По мысли Харниша, почтительное обращение с покойниками связано прежде всего с обереганием их идентичности и спасением их от забытья безымянности. В ряде писем в магистрат он подчеркивал, как рисковал жизнью, выходя на улицы во время боев и собирая тела погибших. Затем он аккуратно собирал их военные билеты, чтобы они не закончили жизнь, как очень многие, анонимно и унизительно «зарытые в яме», – здесь, несомненно, есть отсылка к фундаментальной трансгрессии, связанной с массовыми погребениями, которые проходили в первые дни после войны по приказу и под присмотром советских командиров. Таким образом, защита Харнишем могил умерших немцев на самаритянском кладбище представляла собой защиту правильного погребения и, в этом смысле, немецких ценностей. Письма Харниша говорят о том, что погребенные на самаритянском кладбище, в отличие от многих и многих тысяч других, не были оскорблены в смерти. Они погребены отдельно; их идентичности защищены. Они не канут, как другие, в пустоту безындивидуальной смерти. Более того, Харниш заявлял, что почтил умерших как соотечественников – «осмелясь» прикоснуться к ним и показать его связь с ними, когда другие боялись. Другими словами, Харниш вполне определенно заявил, что спас умерших от кошмара личной и коллективной безвестности. Похоронив умерших правильно, он не мог теперь позволить беспокоить их.

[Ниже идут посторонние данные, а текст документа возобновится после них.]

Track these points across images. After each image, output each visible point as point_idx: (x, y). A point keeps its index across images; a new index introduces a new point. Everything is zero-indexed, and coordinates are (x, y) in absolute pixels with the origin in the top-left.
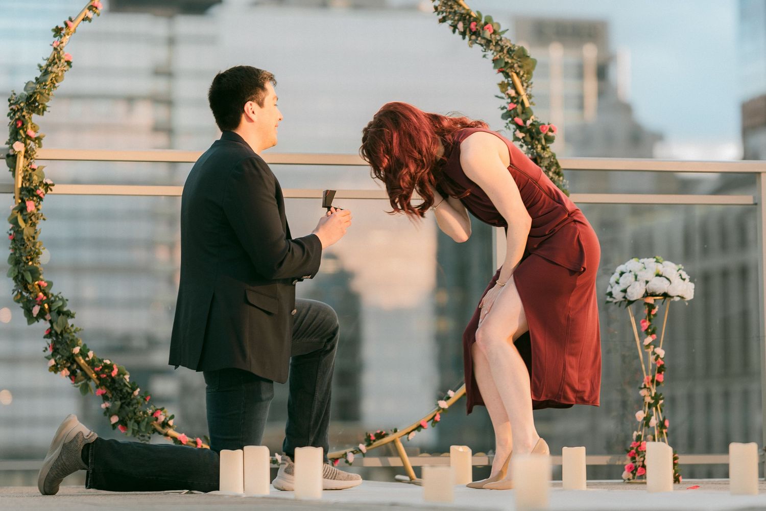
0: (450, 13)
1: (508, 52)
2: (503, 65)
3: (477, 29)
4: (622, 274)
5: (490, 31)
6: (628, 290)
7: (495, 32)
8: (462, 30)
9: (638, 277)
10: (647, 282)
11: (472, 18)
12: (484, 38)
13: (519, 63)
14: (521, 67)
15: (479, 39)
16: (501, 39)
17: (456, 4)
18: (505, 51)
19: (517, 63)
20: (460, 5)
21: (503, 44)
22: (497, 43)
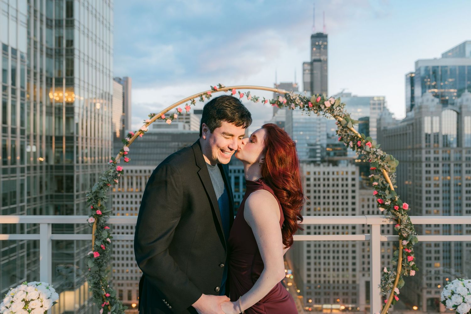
0: (345, 135)
1: (380, 159)
2: (378, 166)
3: (362, 145)
4: (453, 293)
5: (369, 146)
6: (459, 308)
7: (372, 147)
8: (352, 146)
11: (358, 138)
12: (366, 151)
13: (388, 165)
14: (389, 167)
15: (363, 151)
16: (376, 151)
17: (349, 130)
18: (379, 158)
19: (387, 164)
20: (351, 131)
21: (377, 153)
22: (374, 153)
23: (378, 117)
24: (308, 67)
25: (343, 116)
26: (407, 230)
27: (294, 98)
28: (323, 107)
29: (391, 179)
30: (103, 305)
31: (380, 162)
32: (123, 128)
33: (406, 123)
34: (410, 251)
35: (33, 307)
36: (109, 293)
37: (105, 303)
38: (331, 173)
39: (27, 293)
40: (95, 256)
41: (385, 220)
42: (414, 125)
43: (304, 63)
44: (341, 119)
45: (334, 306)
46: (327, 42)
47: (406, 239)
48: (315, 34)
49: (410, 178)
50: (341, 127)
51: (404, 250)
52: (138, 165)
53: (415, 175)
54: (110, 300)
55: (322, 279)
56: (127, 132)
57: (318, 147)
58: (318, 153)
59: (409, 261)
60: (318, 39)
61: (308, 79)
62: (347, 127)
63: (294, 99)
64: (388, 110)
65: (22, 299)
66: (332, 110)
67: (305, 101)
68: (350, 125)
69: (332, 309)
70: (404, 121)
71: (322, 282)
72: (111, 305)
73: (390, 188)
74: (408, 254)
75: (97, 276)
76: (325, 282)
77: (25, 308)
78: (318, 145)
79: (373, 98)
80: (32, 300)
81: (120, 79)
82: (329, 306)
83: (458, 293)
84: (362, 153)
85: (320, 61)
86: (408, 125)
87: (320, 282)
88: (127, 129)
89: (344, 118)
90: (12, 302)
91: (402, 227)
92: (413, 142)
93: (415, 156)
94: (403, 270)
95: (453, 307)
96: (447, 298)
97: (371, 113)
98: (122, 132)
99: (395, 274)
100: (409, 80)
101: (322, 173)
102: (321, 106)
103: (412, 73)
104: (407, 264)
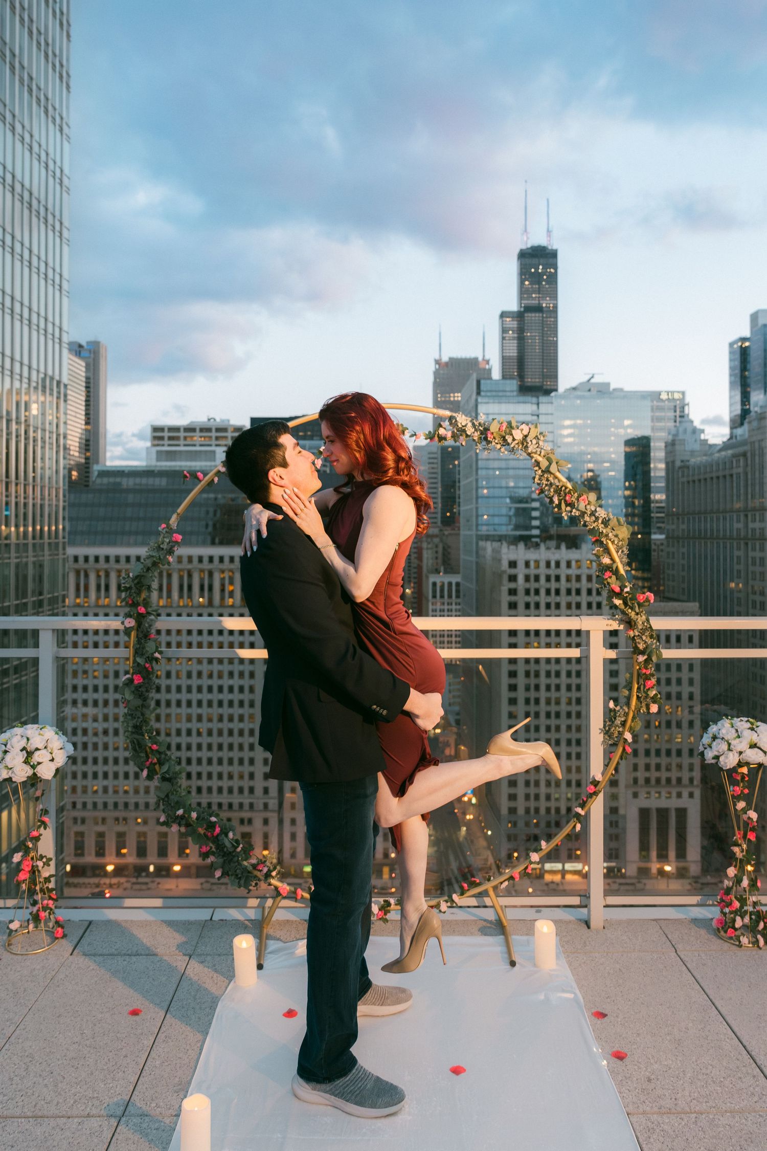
0: (546, 485)
1: (602, 523)
2: (599, 535)
3: (572, 501)
4: (714, 738)
5: (584, 502)
6: (721, 759)
7: (589, 503)
8: (557, 502)
9: (732, 747)
10: (741, 753)
11: (567, 490)
12: (579, 510)
13: (614, 533)
14: (616, 536)
15: (574, 510)
16: (596, 510)
17: (552, 475)
18: (600, 521)
19: (612, 532)
20: (556, 477)
21: (597, 514)
22: (593, 514)
23: (670, 437)
24: (514, 324)
25: (542, 454)
26: (644, 638)
28: (510, 440)
29: (620, 556)
30: (148, 763)
31: (601, 527)
32: (87, 459)
33: (730, 452)
34: (648, 672)
35: (40, 761)
36: (156, 743)
37: (150, 760)
38: (563, 565)
39: (28, 739)
40: (136, 682)
41: (611, 622)
42: (749, 455)
43: (503, 315)
44: (540, 459)
45: (569, 866)
46: (556, 269)
47: (642, 653)
48: (528, 249)
49: (739, 577)
50: (540, 471)
51: (640, 671)
52: (122, 544)
53: (751, 568)
54: (158, 756)
55: (543, 804)
56: (96, 468)
57: (536, 505)
58: (535, 518)
59: (647, 688)
60: (535, 261)
61: (513, 352)
62: (549, 471)
64: (692, 422)
65: (21, 747)
66: (525, 444)
67: (482, 429)
68: (553, 468)
69: (564, 873)
70: (726, 446)
71: (543, 811)
72: (161, 763)
73: (617, 571)
74: (647, 678)
75: (139, 714)
76: (548, 810)
77: (26, 762)
78: (534, 500)
79: (659, 393)
80: (37, 749)
81: (80, 346)
82: (558, 866)
83: (721, 736)
85: (539, 309)
86: (734, 456)
87: (537, 810)
88: (97, 462)
89: (544, 456)
90: (6, 752)
91: (637, 634)
92: (746, 494)
93: (751, 525)
94: (639, 703)
95: (713, 758)
96: (706, 746)
97: (653, 429)
98: (85, 468)
99: (627, 710)
100: (738, 356)
101: (543, 565)
102: (507, 438)
103: (744, 340)
104: (646, 693)
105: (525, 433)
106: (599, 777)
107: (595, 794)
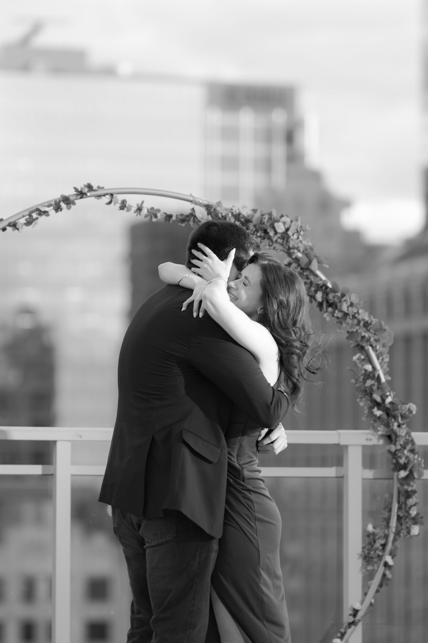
1: (364, 326)
2: (359, 339)
3: (334, 301)
5: (347, 303)
7: (352, 305)
11: (328, 290)
12: (341, 311)
13: (376, 337)
14: (376, 341)
15: (337, 311)
16: (358, 312)
17: (312, 274)
18: (362, 324)
19: (374, 337)
20: (316, 276)
21: (360, 317)
22: (354, 316)
25: (301, 250)
26: (405, 452)
27: (224, 215)
28: (272, 233)
29: (380, 363)
31: (363, 332)
34: (411, 489)
41: (370, 436)
44: (300, 255)
47: (404, 467)
50: (299, 269)
51: (401, 488)
59: (409, 506)
62: (308, 269)
63: (222, 216)
66: (286, 239)
67: (243, 220)
68: (314, 266)
73: (379, 379)
74: (408, 495)
84: (335, 315)
89: (303, 252)
91: (399, 447)
94: (399, 525)
99: (386, 532)
102: (268, 231)
104: (408, 512)
105: (287, 226)
106: (357, 606)
107: (353, 623)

Возражения Харниша, сделанные спустя всего несколько месяцев после падения нацистского режима – при котором правильное, индивидуальное захоронение было возведено в расовую привилегию, – могут служить исходной точкой для размышления о том, как некоторые берлинцы вспоминали теперь о нацизме. Магистрат предложил демонтировать экстренное кладбище при самаритянской церкви, чтобы реализовать план строительства так называемого «нового Берлина»; таким образом власти надеялись наглухо закупорить подпорченное и тревожное прошлое, чтобы оно не загрязняло настоящего. Но для многих берлинцев этот план означал принесение в жертву их воспоминаний о военном опыте, воспоминаний, неразрывно связанных с идентичностью в настоящем. Они не могли возразить, когда союзники распорядились демонтировать нацистскую мемориальную культуру, или соскабливать с фасадов зданий свастику, или крушить нацистскую скульптуру. Они также не могли возразить, когда мемориалы в честь их погибших героев стремительно заменяли на мемориалы, прославляющие оккупационные армии, особенно советскую. Но они могли возражать и возражали против попыток убрать могилы, которые были эквивалентны личным мемориалам или как-то были связаны с недавним прошлым и индивидуальными воспоминаниями о военном опыте, – тем более когда в этом виделось стирание идентичностей, столь тщательно оберегавшихся в условиях краха не только города, но и истории.